Wednesday, January 15, 2014
When the Devil’s Chimney, a 200ft high chalk tower that was part of the Beachy Head cliffs, collapsed into the sea in April 2001, there were several theories as to the cause: the rough seas that had been battering the rock-face throughout the preceding winter; driving rain that had penetrated the chalk and then frozen and expanded, causing the cliff to crack; a curse that had existed since Aleister Crowley, the fin de siecle occultist, had climbed the tower in 1894.

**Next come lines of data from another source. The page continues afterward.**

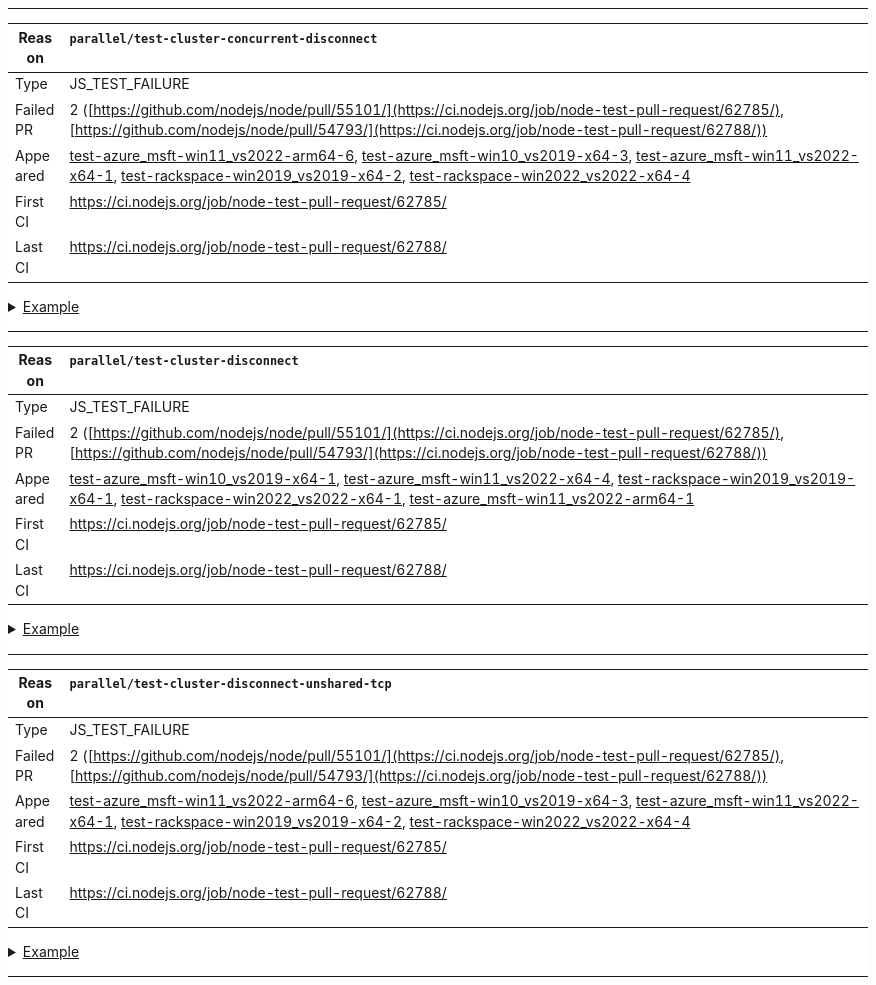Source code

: -------

| Reason | <code>parallel/test-cluster-concurrent-disconnect</code> |
| - | :- |
| Type | JS_TEST_FAILURE |
| Failed PR | 2 ([https://github.com/nodejs/node/pull/55101/](https://ci.nodejs.org/job/node-test-pull-request/62785/), [https://github.com/nodejs/node/pull/54793/](https://ci.nodejs.org/job/node-test-pull-request/62788/)) |
| Appeared | [test-azure_msft-win11_vs2022-arm64-6](https://ci.nodejs.org/job/node-test-binary-windows-js-suites/RUN_SUBSET=0,nodes=win11-arm64-COMPILED_BY-vs2022-arm64/30546/console), [test-azure_msft-win10_vs2019-x64-3](https://ci.nodejs.org/job/node-test-binary-windows-js-suites/RUN_SUBSET=1,nodes=win10-COMPILED_BY-vs2022/30546/console), [test-azure_msft-win11_vs2022-x64-1](https://ci.nodejs.org/job/node-test-binary-windows-js-suites/RUN_SUBSET=1,nodes=win11-COMPILED_BY-vs2022/30546/console), [test-rackspace-win2019_vs2019-x64-2](https://ci.nodejs.org/job/node-test-binary-windows-js-suites/RUN_SUBSET=1,nodes=win2019-COMPILED_BY-vs2022/30546/console), [test-rackspace-win2022_vs2022-x64-4](https://ci.nodejs.org/job/node-test-binary-windows-js-suites/RUN_SUBSET=1,nodes=win2022-COMPILED_BY-vs2022/30546/console) |
| First CI | https://ci.nodejs.org/job/node-test-pull-request/62785/ |
| Last CI | https://ci.nodejs.org/job/node-test-pull-request/62788/ |

<details><summary><a href="https://ci.nodejs.org/job/node-test-binary-windows-js-suites/RUN_SUBSET=0,nodes=win11-arm64-COMPILED_BY-vs2022-arm64/30546/console">Example</a></summary></details>

-------

| Reason | <code>parallel/test-cluster-disconnect</code> |
| - | :- |
| Type | JS_TEST_FAILURE |
| Failed PR | 2 ([https://github.com/nodejs/node/pull/55101/](https://ci.nodejs.org/job/node-test-pull-request/62785/), [https://github.com/nodejs/node/pull/54793/](https://ci.nodejs.org/job/node-test-pull-request/62788/)) |
| Appeared | [test-azure_msft-win10_vs2019-x64-1](https://ci.nodejs.org/job/node-test-binary-windows-js-suites/RUN_SUBSET=0,nodes=win10-COMPILED_BY-vs2022/30546/console), [test-azure_msft-win11_vs2022-x64-4](https://ci.nodejs.org/job/node-test-binary-windows-js-suites/RUN_SUBSET=0,nodes=win11-COMPILED_BY-vs2022/30546/console), [test-rackspace-win2019_vs2019-x64-1](https://ci.nodejs.org/job/node-test-binary-windows-js-suites/RUN_SUBSET=0,nodes=win2019-COMPILED_BY-vs2022/30546/console), [test-rackspace-win2022_vs2022-x64-1](https://ci.nodejs.org/job/node-test-binary-windows-js-suites/RUN_SUBSET=0,nodes=win2022-COMPILED_BY-vs2022/30546/console), [test-azure_msft-win11_vs2022-arm64-1](https://ci.nodejs.org/job/node-test-binary-windows-js-suites/RUN_SUBSET=3,nodes=win11-arm64-COMPILED_BY-vs2022-arm64/30546/console) |
| First CI | https://ci.nodejs.org/job/node-test-pull-request/62785/ |
| Last CI | https://ci.nodejs.org/job/node-test-pull-request/62788/ |

<details><summary><a href="https://ci.nodejs.org/job/node-test-binary-windows-js-suites/RUN_SUBSET=0,nodes=win10-COMPILED_BY-vs2022/30546/console">Example</a></summary></details>

-------

| Reason | <code>parallel/test-cluster-disconnect-unshared-tcp</code> |
| - | :- |
| Type | JS_TEST_FAILURE |
| Failed PR | 2 ([https://github.com/nodejs/node/pull/55101/](https://ci.nodejs.org/job/node-test-pull-request/62785/), [https://github.com/nodejs/node/pull/54793/](https://ci.nodejs.org/job/node-test-pull-request/62788/)) |
| Appeared | [test-azure_msft-win11_vs2022-arm64-6](https://ci.nodejs.org/job/node-test-binary-windows-js-suites/RUN_SUBSET=0,nodes=win11-arm64-COMPILED_BY-vs2022-arm64/30546/console), [test-azure_msft-win10_vs2019-x64-3](https://ci.nodejs.org/job/node-test-binary-windows-js-suites/RUN_SUBSET=1,nodes=win10-COMPILED_BY-vs2022/30546/console), [test-azure_msft-win11_vs2022-x64-1](https://ci.nodejs.org/job/node-test-binary-windows-js-suites/RUN_SUBSET=1,nodes=win11-COMPILED_BY-vs2022/30546/console), [test-rackspace-win2019_vs2019-x64-2](https://ci.nodejs.org/job/node-test-binary-windows-js-suites/RUN_SUBSET=1,nodes=win2019-COMPILED_BY-vs2022/30546/console), [test-rackspace-win2022_vs2022-x64-4](https://ci.nodejs.org/job/node-test-binary-windows-js-suites/RUN_SUBSET=1,nodes=win2022-COMPILED_BY-vs2022/30546/console) |
| First CI | https://ci.nodejs.org/job/node-test-pull-request/62785/ |
| Last CI | https://ci.nodejs.org/job/node-test-pull-request/62788/ |

<details><summary><a href="https://ci.nodejs.org/job/node-test-binary-windows-js-suites/RUN_SUBSET=0,nodes=win11-arm64-COMPILED_BY-vs2022-arm64/30546/console">Example</a></summary></details>

-------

Discounting the third theory, the Environment Agency was certain that climate change was responsible for the first two. Increasingly stormy winters had accounted for the collapse of an even larger section of Beachy Head two years earlier, and the sudden disappearance of the Devil’s Chimney was part of an emerging pattern. But since those events at the turn of the century, coastal erosion at Beachy Head has been within expected limits for an undefended rock formation. However, at other points of the East Sussex shore, it has been a different story.

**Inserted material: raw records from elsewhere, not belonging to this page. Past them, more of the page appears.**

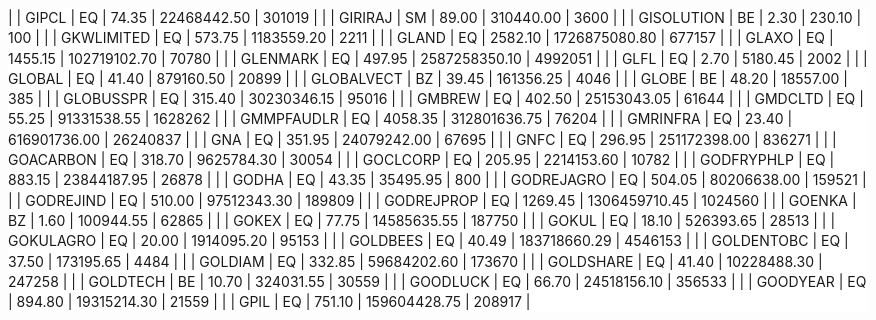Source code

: |  | GIPCL | EQ | 74.35 | 22468442.50 | 301019 |
|  | GIRIRAJ | SM | 89.00 | 310440.00 | 3600 |
|  | GISOLUTION | BE | 2.30 | 230.10 | 100 |
|  | GKWLIMITED | EQ | 573.75 | 1183559.20 | 2211 |
|  | GLAND | EQ | 2582.10 | 1726875080.80 | 677157 |
|  | GLAXO | EQ | 1455.15 | 102719102.70 | 70780 |
|  | GLENMARK | EQ | 497.95 | 2587258350.10 | 4992051 |
|  | GLFL | EQ | 2.70 | 5180.45 | 2002 |
|  | GLOBAL | EQ | 41.40 | 879160.50 | 20899 |
|  | GLOBALVECT | BZ | 39.45 | 161356.25 | 4046 |
|  | GLOBE | BE | 48.20 | 18557.00 | 385 |
|  | GLOBUSSPR | EQ | 315.40 | 30230346.15 | 95016 |
|  | GMBREW | EQ | 402.50 | 25153043.05 | 61644 |
|  | GMDCLTD | EQ | 55.25 | 91331538.55 | 1628262 |
|  | GMMPFAUDLR | EQ | 4058.35 | 312801636.75 | 76204 |
|  | GMRINFRA | EQ | 23.40 | 616901736.00 | 26240837 |
|  | GNA | EQ | 351.95 | 24079242.00 | 67695 |
|  | GNFC | EQ | 296.95 | 251172398.00 | 836271 |
|  | GOACARBON | EQ | 318.70 | 9625784.30 | 30054 |
|  | GOCLCORP | EQ | 205.95 | 2214153.60 | 10782 |
|  | GODFRYPHLP | EQ | 883.15 | 23844187.95 | 26878 |
|  | GODHA | EQ | 43.35 | 35495.95 | 800 |
|  | GODREJAGRO | EQ | 504.05 | 80206638.00 | 159521 |
|  | GODREJIND | EQ | 510.00 | 97512343.30 | 189809 |
|  | GODREJPROP | EQ | 1269.45 | 1306459710.45 | 1024560 |
|  | GOENKA | BZ | 1.60 | 100944.55 | 62865 |
|  | GOKEX | EQ | 77.75 | 14585635.55 | 187750 |
|  | GOKUL | EQ | 18.10 | 526393.65 | 28513 |
|  | GOKULAGRO | EQ | 20.00 | 1914095.20 | 95153 |
|  | GOLDBEES | EQ | 40.49 | 183718660.29 | 4546153 |
|  | GOLDENTOBC | EQ | 37.50 | 173195.65 | 4484 |
|  | GOLDIAM | EQ | 332.85 | 59684202.60 | 173670 |
|  | GOLDSHARE | EQ | 41.40 | 10228488.30 | 247258 |
|  | GOLDTECH | BE | 10.70 | 324031.55 | 30559 |
|  | GOODLUCK | EQ | 66.70 | 24518156.10 | 356533 |
|  | GOODYEAR | EQ | 894.80 | 19315214.30 | 21559 |
|  | GPIL | EQ | 751.10 | 159604428.75 | 208917 |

Slightly to the west at Birling Gap - a dip in the high coastline - several cottages on the low cliffs have been lost to gradual erosion in recent decades, and the turn of this year brought a more dramatic alteration to the cliff-face. The powerful swelling sea that buffeted the south coast at New Year, claimed a 3-metre section of chalk, making the cliff edges unstable and closing the already precarious steps down to the beach. Much more spectacularly, at Rock-a-Nore to the east of Hastings, the sandstone cliffs suffered a dramatic collapse after days of heavy seas pounding their base. The remarkable day-time rock fall was captured on film by eyewitnesses.
The effect of the continuing winds, whipping up the power of the sea, is that the craggy East Sussex coastline has become a treacherous place and coastal paths have had to be closed, limiting access to cliff and shore in many places. Perhaps walking the more sedate coastal plain of West Sussex is the way forward for the rest of this wild winter.